There’s a job I REALLY want to apply for.... but their website is messed up. I tried it a few days ago and it won’t let me apply. I just tried again today and it won’t let me still.
It’s an older listing so I’m sure it’s been filled. Maybe they removed it and that’s why it won’t let me actually apply.... but it’s still on Indeed.
Get this. It’s three 12 hour days.
THREE DAY WORK WEEK.
.... Okay. It’s not that particular job. I went and searched other jobs with the same company and it doesn’t let me apply to any of them so it’s the site. Worst.site.ever. I’ll look for a phone number and try to give them a call. I just tried Firefox thinking maybe it was a Chrome thing but nah. Still the same error message.
I wish it was Friday.
Not that work is stressing me out. Work has been really good lately. I’ve been actually getting a lot done which makes the day fly by.
Andy is coming over tomorrow.
Andy: I’m going to come over right after work if that’s okay with you
Me: Yes, of course
Andy: And then I’m going to give you all the kisses
Andy: not just some
Andy: ALL of them
You guys. The level of cheesy in our messages is out of this worldddddddddd. We are totally those people. Like… I’ve never really been a mushy person but he totally brings it out in me. He told last night how the days until my birthday are dragging. I was kind of like, “Well…why does that matter” and he said, “Because it’s your birthday. It’s an important day and I want to make it special for you.”

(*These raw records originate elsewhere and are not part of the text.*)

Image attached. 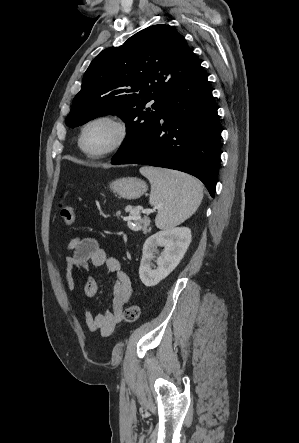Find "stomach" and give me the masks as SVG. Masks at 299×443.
<instances>
[{
  "instance_id": "1",
  "label": "stomach",
  "mask_w": 299,
  "mask_h": 443,
  "mask_svg": "<svg viewBox=\"0 0 299 443\" xmlns=\"http://www.w3.org/2000/svg\"><path fill=\"white\" fill-rule=\"evenodd\" d=\"M110 189L122 198L137 199L148 190V186L139 178L127 177L111 182Z\"/></svg>"
}]
</instances>
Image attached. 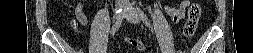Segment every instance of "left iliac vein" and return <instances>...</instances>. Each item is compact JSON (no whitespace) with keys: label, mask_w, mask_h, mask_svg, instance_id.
Wrapping results in <instances>:
<instances>
[{"label":"left iliac vein","mask_w":253,"mask_h":53,"mask_svg":"<svg viewBox=\"0 0 253 53\" xmlns=\"http://www.w3.org/2000/svg\"><path fill=\"white\" fill-rule=\"evenodd\" d=\"M127 20L133 24H138L140 22L139 17L133 9H130L129 13L127 14Z\"/></svg>","instance_id":"1"}]
</instances>
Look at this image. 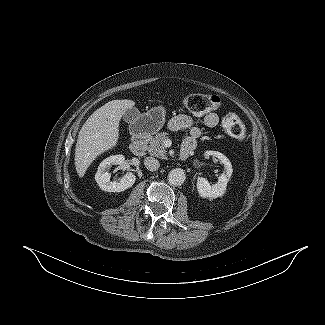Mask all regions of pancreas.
I'll list each match as a JSON object with an SVG mask.
<instances>
[{
	"label": "pancreas",
	"mask_w": 325,
	"mask_h": 325,
	"mask_svg": "<svg viewBox=\"0 0 325 325\" xmlns=\"http://www.w3.org/2000/svg\"><path fill=\"white\" fill-rule=\"evenodd\" d=\"M166 138H168V134L166 132L158 133L151 138L148 145V152L151 156L162 159L166 157V148L163 144Z\"/></svg>",
	"instance_id": "pancreas-1"
}]
</instances>
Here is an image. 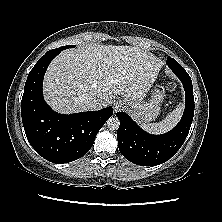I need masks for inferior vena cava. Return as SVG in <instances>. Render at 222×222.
<instances>
[{
	"instance_id": "1",
	"label": "inferior vena cava",
	"mask_w": 222,
	"mask_h": 222,
	"mask_svg": "<svg viewBox=\"0 0 222 222\" xmlns=\"http://www.w3.org/2000/svg\"><path fill=\"white\" fill-rule=\"evenodd\" d=\"M83 102L88 110H97L100 108V102L96 97H86Z\"/></svg>"
}]
</instances>
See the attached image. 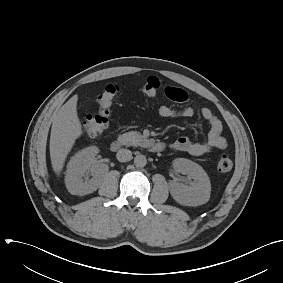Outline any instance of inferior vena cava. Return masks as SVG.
<instances>
[{
    "mask_svg": "<svg viewBox=\"0 0 283 283\" xmlns=\"http://www.w3.org/2000/svg\"><path fill=\"white\" fill-rule=\"evenodd\" d=\"M116 157L120 162H127L132 159V152L128 149H120L117 152Z\"/></svg>",
    "mask_w": 283,
    "mask_h": 283,
    "instance_id": "inferior-vena-cava-1",
    "label": "inferior vena cava"
}]
</instances>
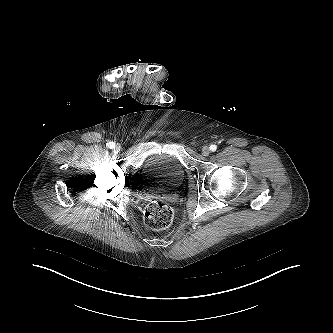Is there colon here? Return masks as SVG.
I'll use <instances>...</instances> for the list:
<instances>
[{"mask_svg":"<svg viewBox=\"0 0 333 333\" xmlns=\"http://www.w3.org/2000/svg\"><path fill=\"white\" fill-rule=\"evenodd\" d=\"M174 217L173 209L163 202L148 204L143 213L145 224L154 230H163L169 227Z\"/></svg>","mask_w":333,"mask_h":333,"instance_id":"obj_1","label":"colon"}]
</instances>
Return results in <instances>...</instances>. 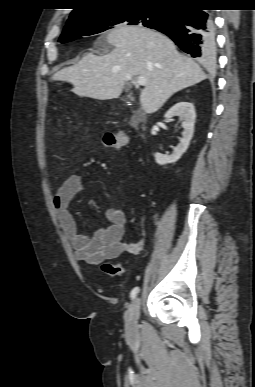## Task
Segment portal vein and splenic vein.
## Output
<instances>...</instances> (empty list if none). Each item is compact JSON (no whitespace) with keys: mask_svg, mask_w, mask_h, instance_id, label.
<instances>
[{"mask_svg":"<svg viewBox=\"0 0 255 387\" xmlns=\"http://www.w3.org/2000/svg\"><path fill=\"white\" fill-rule=\"evenodd\" d=\"M127 79L131 80L132 78L128 76ZM136 82L138 85H142V86L146 85V79L144 77H138Z\"/></svg>","mask_w":255,"mask_h":387,"instance_id":"portal-vein-and-splenic-vein-1","label":"portal vein and splenic vein"}]
</instances>
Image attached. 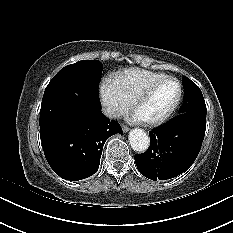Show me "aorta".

He’s just so sweet to me. It’s on a level that I’m not used to. It’s on a level that’s going to spoil me for LIFE. If anything happens between Andy and I and I have to re-enter the dating pool, there’s no way I could go back to the Shawns, Jeremys and Timmys of the world. Now that I’ve experienced this type of dating........ the type where you don’t overthink or question every single thing… the way it’s SUPPOSED to be.... I just can’t go back to allowing guys to treat me like those guys did.

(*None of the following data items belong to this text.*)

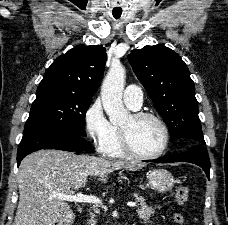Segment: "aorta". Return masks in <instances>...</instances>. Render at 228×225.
I'll return each mask as SVG.
<instances>
[{
    "mask_svg": "<svg viewBox=\"0 0 228 225\" xmlns=\"http://www.w3.org/2000/svg\"><path fill=\"white\" fill-rule=\"evenodd\" d=\"M126 70L120 62H112L101 86L102 104L111 125H124L129 113L122 100Z\"/></svg>",
    "mask_w": 228,
    "mask_h": 225,
    "instance_id": "obj_1",
    "label": "aorta"
}]
</instances>
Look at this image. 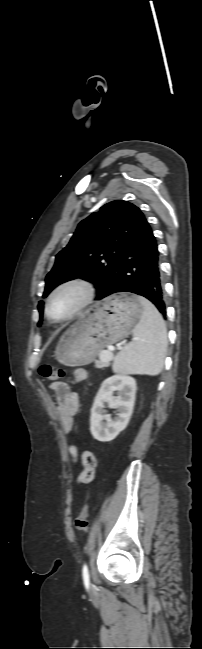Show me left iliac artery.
I'll list each match as a JSON object with an SVG mask.
<instances>
[{"instance_id":"left-iliac-artery-1","label":"left iliac artery","mask_w":202,"mask_h":649,"mask_svg":"<svg viewBox=\"0 0 202 649\" xmlns=\"http://www.w3.org/2000/svg\"><path fill=\"white\" fill-rule=\"evenodd\" d=\"M82 576H83V581H84L85 587L88 588L89 587V582H90V576H89V571H88V567H87L86 564H84V566H83Z\"/></svg>"}]
</instances>
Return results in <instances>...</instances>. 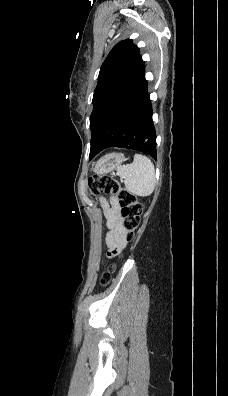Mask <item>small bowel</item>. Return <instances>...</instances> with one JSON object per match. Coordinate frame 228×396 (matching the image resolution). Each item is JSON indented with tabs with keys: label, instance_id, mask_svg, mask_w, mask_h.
Returning a JSON list of instances; mask_svg holds the SVG:
<instances>
[{
	"label": "small bowel",
	"instance_id": "c3829d8e",
	"mask_svg": "<svg viewBox=\"0 0 228 396\" xmlns=\"http://www.w3.org/2000/svg\"><path fill=\"white\" fill-rule=\"evenodd\" d=\"M104 212L109 229L106 244L110 249L120 250L125 244L126 232L121 225L119 206L115 199L111 200L110 206L104 202Z\"/></svg>",
	"mask_w": 228,
	"mask_h": 396
}]
</instances>
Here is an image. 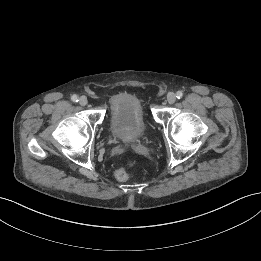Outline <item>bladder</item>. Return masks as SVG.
<instances>
[{"mask_svg":"<svg viewBox=\"0 0 261 261\" xmlns=\"http://www.w3.org/2000/svg\"><path fill=\"white\" fill-rule=\"evenodd\" d=\"M109 129L115 139L123 142H134L145 135L147 123L138 96L122 92L113 97L109 110Z\"/></svg>","mask_w":261,"mask_h":261,"instance_id":"31cf9c89","label":"bladder"}]
</instances>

So tomorrow.... I’m going to make a roast. I’m super excited to be able to cook for him because we have similar taste in foods so it makes thing easy. He likes spicy and I LOVE spicy so that works out well. Others I’ve tried to cook for.... thought normal taco seasoning was too spicy -_-
Speaking of food. Man.
I gained so much weight from the holidays. Okay maybe not SO MUCH. I originally lost about 10lbs before the holidays. I gained 7 of that back BUT going back on eating better for the past week - I’m down again. Um. Down 4-5lbs but water weight and all that stuff.
Also.... my period is officially 15 days late. I’m chalking it up to stress (payroll) because I did take a pregnancy test and it was negative.
SPEAKING OF THAT THOUGH.
My sister randomly messages me yesterday
Sis: You know what I was thinking?
Me: What’s that?
Sis: You should freeze your eggs.
........................ um what? Lol.
Me: Lol what? Um. Maybe give me a couple years before I think about that.
Sis: No, you have the procedure now because your eggs are much better quality then you can use them whenever.
Me: Hahaha. Isn’t 35 the high risk age? I’d wait until 35 for all that.
Sis: Ok 35 it is. Start saving now.
I shared all this with BFF because we were chatting last night. She got into her “um, no. You can’t have a kid before my wedding because I need you to drink.”
That always makes me laugh because .... I don’t PLAN on getting pregnant before her wedding but if I did… I’m pretty sure I could still drink. Having a child won’t make me not want to celebrate my BFF getting married. My entire family will be at the wedding. I’m sure they could handle a baby. But it’s not going to happen. I don’t want it to happen. But it’s literally almost a year away and she still hasn’t planned one.thing.at.all. The only thing she needs to do is to book the hall. We can’t plan ANYTHING until that is done. They’ve been engaged like.... three years? Oh. Only two years but still! She wants a very very extravagant wedding and she keeps pushing off booking a hall. She procrastinates a lot and I just know that’s only going to make the planning so fucking stressful. Why not make things easier? She always gets so stressed out about her lack of time to do things but it’s her fault for being lazy. I feel like I have to get on her case about this because it’s going to make MY life stressful and that’s what I’m trying to avoid this year. So maybe when she comes down this weekend I’ll tell to get on it and I’ll warn her that I’m going to start pestering her about it. She complains that her and her boy never gave time but YOU’RE OFF THREE DAYS A WEEK. You find time to do other things together.
Anyway. I should go. I have 9 minutes left, a fresh cup of coffee to drink, some stuff to finish. I’m going to the grocery store tonight and to see the twins.
Then I’m going home to finish cleaning my room out. I cleaned my closet and last night I finished painting my dresser (FINALLY). I’m super excited about the level of motivation I’ve had lately. So much stuff is getting done and it’s such a great feeling.